(Metin Parçası)
::::::::::
Hassan’ın aktardığına göre. “Ünlü sosyolog Jane Jacobs “Öğrencileri eğitmek yerine patentliyoruz,” der. Bir okul binası iç mekânlar ile dış mekânlar arasında diyalog kuramı- yorsa ve yaşamayan katı formları dayatıyorsa, bir çocuğun ruhuna da cazip gelmeyecektir. Bunun sonucunda da insanlığın fiziksel, entelektüel ve ruhsal gelişimine pozitif bir katkısı olamayacaktır.

Mimarlar tasarladıkları okulların hayat dolu olmasını istiyorlarsa, çocuk olmanın nasıl bir şey olduğunu hatırlamalıdırlar. Çocukların keyifli bir şekilde eğitim görecekleri mekânlar tasarlayabilmek için kendi içlerindeki çocuğu ortaya çıkarmalıdırlar. Mimari elemanların ölçeği, oranı, dokusu, hacmi mekânı kullanacak çocukların fiziksel, duygusal ve ruhsal İhtiyaçlarıyla yakın ilişki kurmalı ve farklı yaş grupları için farklı formlar ve mekânlar oluşturulmalıdır.”

Fiziksel ortam, insan hayatında oldukça derin izler bırakabilecek önemli bir alan olarak algılanmak zorundadır. Okul hayatının büyük bir bölümünün geçtiği yer olan sınıf, birtakım özellikleri barındırmalıdır. Bunlar şöyle sıralanabilir:

  • Öğrenciye çalışma zemini ve ders yapma olanağı tanıyan işlevsellik,
  • Öğrenme aktivitelerinin arzu edilen duruma gelmesinde öğrencide duygu yoğunluğunu ortaya çıkarma,
  • Farklı amaçlara hizmet edebilecek esnekliğe sahip olma ve
  • Öğrencilere sınıfta elde ettikleri kazanımları doyasıya yaşatacak estetik değer.
::::::::::
(Veri Kesitleri)
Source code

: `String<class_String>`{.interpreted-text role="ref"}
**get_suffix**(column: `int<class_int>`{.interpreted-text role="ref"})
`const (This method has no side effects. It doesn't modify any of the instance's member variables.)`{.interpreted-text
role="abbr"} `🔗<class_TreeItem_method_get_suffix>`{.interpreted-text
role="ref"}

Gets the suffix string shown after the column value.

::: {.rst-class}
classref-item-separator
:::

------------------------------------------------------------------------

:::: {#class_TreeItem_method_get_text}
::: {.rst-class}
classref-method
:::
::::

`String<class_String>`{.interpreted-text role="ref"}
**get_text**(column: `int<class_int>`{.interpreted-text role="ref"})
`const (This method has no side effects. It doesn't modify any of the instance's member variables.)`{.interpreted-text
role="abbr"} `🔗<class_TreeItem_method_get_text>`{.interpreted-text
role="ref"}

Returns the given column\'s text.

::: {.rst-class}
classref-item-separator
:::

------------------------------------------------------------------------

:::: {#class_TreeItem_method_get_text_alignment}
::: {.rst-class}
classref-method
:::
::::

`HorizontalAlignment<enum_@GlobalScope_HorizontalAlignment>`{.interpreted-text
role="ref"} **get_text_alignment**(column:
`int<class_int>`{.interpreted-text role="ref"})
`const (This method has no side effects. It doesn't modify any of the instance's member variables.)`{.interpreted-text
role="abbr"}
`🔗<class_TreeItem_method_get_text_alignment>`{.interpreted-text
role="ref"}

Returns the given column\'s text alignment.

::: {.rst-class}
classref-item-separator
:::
::::::::::
(Görev Tanımı 1) Okul mimarisi metnini "Hassan’ın aktardığına göre." sözlerinden başlayıp "bir katkısı olamayacaktır." sözleri de dahil olmak üzere olduğu gibi yineler misin?
(Görev Tanımı 2) Okul mimarisi metnini kaldığı yerden sürdürür müsün?
Satırların buradaki işle hiçbir ilgisi yoktur.

(Yazılı Yanıt 1)
Hassan’ın aktardığına göre. “Ünlü sosyolog Jane Jacobs “Öğrencileri eğitmek yerine patentliyoruz,” der. Bir okul binası iç mekânlar ile dış mekânlar arasında diyalog kuramı- yorsa ve yaşamayan katı formları dayatıyorsa, bir çocuğun ruhuna da cazip gelmeyecektir. Bunun sonucunda da insanlığın fiziksel, entelektüel ve ruhsal gelişimine pozitif bir katkısı olamayacaktır.

(Yazılı Yanıt 2)
Fiziki çevrenin, düzenlenmesinden inşasına kadar öğrenci üzerinde psikolojik etkileri vardır. Sadece mekânda var olanlar değil, bunların düzenlenişi, estetik değeri de eğitsel açıdan önemli bir etkiye sahiptir. Bu bakımdan fiziksel ortamla ilgili her değişken, eğitime destek veya köstek olabilir. King ve Marans bu konuda yapılan çalışmaları incelemişler ve renk, ısı, mekân düzeni ve aydınlatmanın öğrenme üzerinde önemli etkilerinin bulunduğuna dair araştırma bulguları tespit etmişlerdir. Yapılan çalışmalarda iyi bir sınıf düzeninin öğrenciyi motive ettiği, öğrenilenleri hatırlama oranını artırarak sınıf başarısını yükselttiği, öğrencilerin birlikte çalışma alışkanlığı kazanmasına ve arkadaşlık ilişkilerinin gelişmesine katkıda bulunduğu, ayrıca öğretmenin sınıfta kontrolü sağlamasına yardımcı olduğu ortaya konmuştur.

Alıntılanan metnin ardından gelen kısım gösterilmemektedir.